Re: [PATCH v5] blk-mq: introduce BLK_STS_DEV_RESOURCE

From: Jens Axboe <axboe@kernel.dk>
To: Mike Snitzer <snitzer@redhat.com>
Cc: linux-block@vger.kernel.org, dm-devel@redhat.com,
	linux-scsi@vger.kernel.org, linux-nvme@lists.infradead.org
Subject: Re: [PATCH v5] blk-mq: introduce BLK_STS_DEV_RESOURCE
Date: Tue, 30 Jan 2018 19:44:27 -0700	[thread overview]
Message-ID: <2f7ea970-bd0d-d2c2-429b-c6eeb1694507@kernel.dk> (raw)
In-Reply-To: <20180130142459.52668-1-snitzer@redhat.com>

On 1/30/18 7:24 AM, Mike Snitzer wrote:
> From: Ming Lei <ming.lei@redhat.com>
> 
> This status is returned from driver to block layer if device related
> resource is unavailable, but driver can guarantee that IO dispatch
> will be triggered in future when the resource is available.
> 
> Convert some drivers to return BLK_STS_DEV_RESOURCE.  Also, if driver
> returns BLK_STS_RESOURCE and SCHED_RESTART is set, rerun queue after
> a delay (BLK_MQ_DELAY_QUEUE) to avoid IO stalls.  BLK_MQ_DELAY_QUEUE is
> 3 ms because both scsi-mq and nvmefc are using that magic value.
> 
> If a driver can make sure there is in-flight IO, it is safe to return
> BLK_STS_DEV_RESOURCE because:
> 
> 1) If all in-flight IOs complete before examining SCHED_RESTART in
> blk_mq_dispatch_rq_list(), SCHED_RESTART must be cleared, so queue
> is run immediately in this case by blk_mq_dispatch_rq_list();
> 
> 2) if there is any in-flight IO after/when examining SCHED_RESTART
> in blk_mq_dispatch_rq_list():
> - if SCHED_RESTART isn't set, queue is run immediately as handled in 1)
> - otherwise, this request will be dispatched after any in-flight IO is
>   completed via blk_mq_sched_restart()
> 
> 3) if SCHED_RESTART is set concurently in context because of
> BLK_STS_RESOURCE, blk_mq_delay_run_hw_queue() will cover the above two
> cases and make sure IO hang can be avoided.
> 
> One invariant is that queue will be rerun if SCHED_RESTART is set.

This looks pretty good to me.
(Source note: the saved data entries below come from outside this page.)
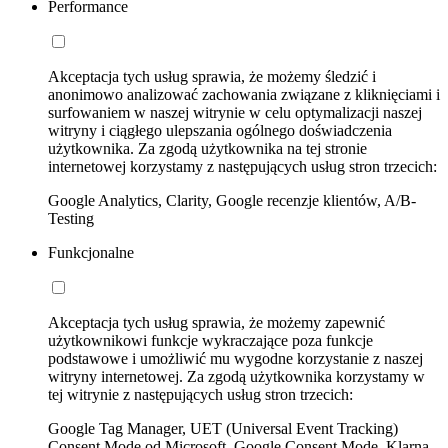
Performance
Akceptacja tych usług sprawia, że możemy śledzić i
anonimowo analizować zachowania związane z kliknięciami i
surfowaniem w naszej witrynie w celu optymalizacji naszej
witryny i ciągłego ulepszania ogólnego doświadczenia
użytkownika. Za zgodą użytkownika na tej stronie
internetowej korzystamy z następujących usług stron trzecich:
Google Analytics, Clarity, Google recenzje klientów, A/B-
Testing
Funkcjonalne
Akceptacja tych usług sprawia, że możemy zapewnić
użytkownikowi funkcje wykraczające poza funkcje
podstawowe i umożliwić mu wygodne korzystanie z naszej
witryny internetowej. Za zgodą użytkownika korzystamy w
tej witrynie z następujących usług stron trzecich:
Google Tag Manager, UET (Universal Event Tracking)
Consent Mode od Microsoft, Google Consent Mode, Klarna,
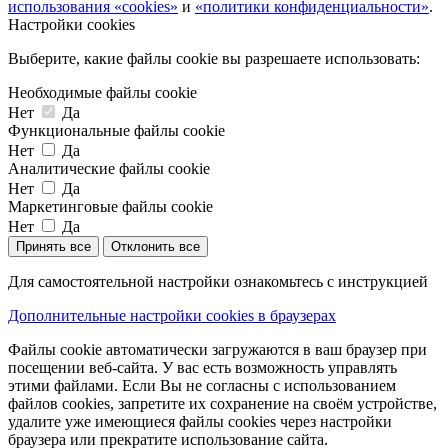
использования «cookies»
и
«политики конфиденциальности»
.
Настройки cookies
Выберите, какие файлы cookie вы разрешаете использовать:
Необходимые файлы cookie
Нет
Да
Функциональные файлы cookie
Нет
Да
Аналитические файлы cookie
Нет
Да
Маркетинговые файлы cookie
Нет
Да
Принять все
Отклонить все
Для самостоятельной настройки ознакомьтесь с инструкцией
Дополнительные настройки cookies в браузерах
Файлы cookie автоматически загружаются в ваш браузер при
посещении веб-сайта. У вас есть возможность управлять
этими файлами. Если Вы не согласны с использованием
файлов cookies, запретите их сохранение на своём устройстве,
удалите уже имеющиеся файлы cookies через настройки
браузера или прекратите использование сайта.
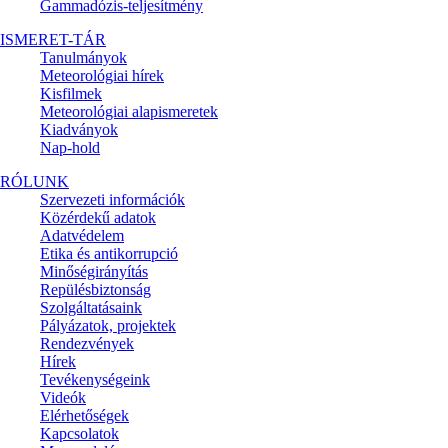
Gammadózis-teljesítmény
ISMERET-TÁR
Tanulmányok
Meteorológiai hírek
Kisfilmek
Meteorológiai alapismeretek
Kiadványok
Nap-hold
RÓLUNK
Szervezeti információk
Közérdekű adatok
Adatvédelem
Etika és antikorrupció
Minőségirányítás
Repülésbiztonság
Szolgáltatásaink
Pályázatok, projektek
Rendezvények
Hírek
Tevékenységeink
Videók
Elérhetőségek
Kapcsolatok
I'm waffling a bit on whether to retain
the current BLK_STS_RESOURCE behavior and name the new one something
else, but I do like using the DEV name in there to signify the
difference between a global and device resource.

Just a few small nits below - can you roll a v6 with the changes?

> diff --git a/block/blk-core.c b/block/blk-core.c
> index cdae69be68e9..38279d4ae08b 100644
> --- a/block/blk-core.c
> +++ b/block/blk-core.c
> @@ -145,6 +145,7 @@ static const struct {
>  	[BLK_STS_MEDIUM]	= { -ENODATA,	"critical medium" },
>  	[BLK_STS_PROTECTION]	= { -EILSEQ,	"protection" },
>  	[BLK_STS_RESOURCE]	= { -ENOMEM,	"kernel resource" },
> +	[BLK_STS_DEV_RESOURCE]	= { -ENOMEM,	"device resource" },
>  	[BLK_STS_AGAIN]		= { -EAGAIN,	"nonblocking retry" },

I think we should make BLK_STS_DEV_RESOURCE be -EBUSY, that more closely
matches the result and makes it distinctly different than the global
shortage that is STS_RESOURCE/ENOMEM.

> diff --git a/block/blk-mq.c b/block/blk-mq.c
> index 43e7449723e0..e39b4e2a63db 100644
> --- a/block/blk-mq.c
> +++ b/block/blk-mq.c
> @@ -1160,6 +1160,8 @@ static bool blk_mq_mark_tag_wait(struct blk_mq_hw_ctx **hctx,
>  	return true;
>  }
>  
> +#define BLK_MQ_QUEUE_DELAY	3		/* ms units */

Make that BLK_MQ_RESOURCE_DELAY or something like that. The name is too
generic right now.

> diff --git a/include/linux/blk_types.h b/include/linux/blk_types.h
> index 2d973ac54b09..f41d2057215f 100644
> --- a/include/linux/blk_types.h
> +++ b/include/linux/blk_types.h
> @@ -39,6 +39,23 @@ typedef u8 __bitwise blk_status_t;
>  
>  #define BLK_STS_AGAIN		((__force blk_status_t)12)
>  
> +/*
> + * BLK_STS_DEV_RESOURCE is returned from driver to block layer if device
> + * related resource is unavailable, but driver can guarantee that queue
> + * will be rerun in future once the resource is available (whereby
> + * dispatching requests).
> + *
> + * To safely return BLK_STS_DEV_RESOURCE, and allow forward progress, a
> + * driver just needs to make sure there is in-flight IO.
> + *
> + * Difference with BLK_STS_RESOURCE:
> + * If driver isn't sure if the queue will be rerun once device resource
> + * is made available, please return BLK_STS_RESOURCE.  For example: when
> + * memory allocation, DMA Mapping or other system resource allocation
> + * fails and IO can't be submitted to device.
> + */
> +#define BLK_STS_DEV_RESOURCE	((__force blk_status_t)13)

I'd rephrase that as:

BLK_STS_DEV_RESOURCE is returned from the driver to the block layer if
device related resource are unavailable, but the driver can guarantee
that the queue will be rerun in the future once resources become
available again. This is typically the case for device specific
resources that are consumed for IO. If the driver fails allocating these
resources, we know that inflight (or pending) IO will free these
resource upon completion.

This is different from BLK_STS_RESOURCE in that it explicitly references
device specific resource. For resources of wider scope, allocation
failure can happen without having pending IO. This means that we can't
rely on request completions freeing these resources, as IO may not be in
flight. Examples of that are kernel memory allocations, DMA mappings, or
any other system wide resources.

-- 
Jens Axboe